As manifestações populares nas redes sociais e nas ruas podem interferir nas eleições de 2014, segundo a avaliação de 64,9% dos entrevistados na pesquisa CNT/MDA divulgada nesta terça-feira, 16. Apenas 7,7% acreditam que os protestos não terão reflexo algum nas próximas eleições do País.

LAÍS ALEGRETTI E DAIENE CARDOSO, Agência Estado

16 de julho de 2013 | 12h40

Na avaliação sobre a atuação da presidente Dilma Rousseff diante das manifestações, 40,3% dos entrevistados consideraram regular. Outros 21,2% classificaram como boa, 16,4% como péssima e 14,3% como ruim. A resposta menos frequente foi a que considera "ótima" a atuação da chefe do Executivo, com 3,4% dos entrevistados.

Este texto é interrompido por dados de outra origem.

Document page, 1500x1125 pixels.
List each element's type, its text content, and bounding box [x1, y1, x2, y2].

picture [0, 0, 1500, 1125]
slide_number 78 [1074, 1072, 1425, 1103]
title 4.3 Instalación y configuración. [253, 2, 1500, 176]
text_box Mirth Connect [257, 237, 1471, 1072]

Em relação à atuação do Congresso Nacional diante das manifestações, a resposta mais frequente também foi regular, com 33,5% dos entrevistados, e somente 1,1% avaliou como ótima. Outros 23,4% classificaram como péssima, 23,3% como ruim e 9,2% como boa.

Plebiscito

A maioria dos entrevistados (67,9%) considerou o plebiscito proposto para a reforma política como "importante". Por outro lado, 26,1% consideraram desnecessário porque a reforma política pode ocorrer mais rapidamente sem plebiscito.

A pesquisa foi realizada entre 7 a 10 de julho, em 134 municípios brasileiros.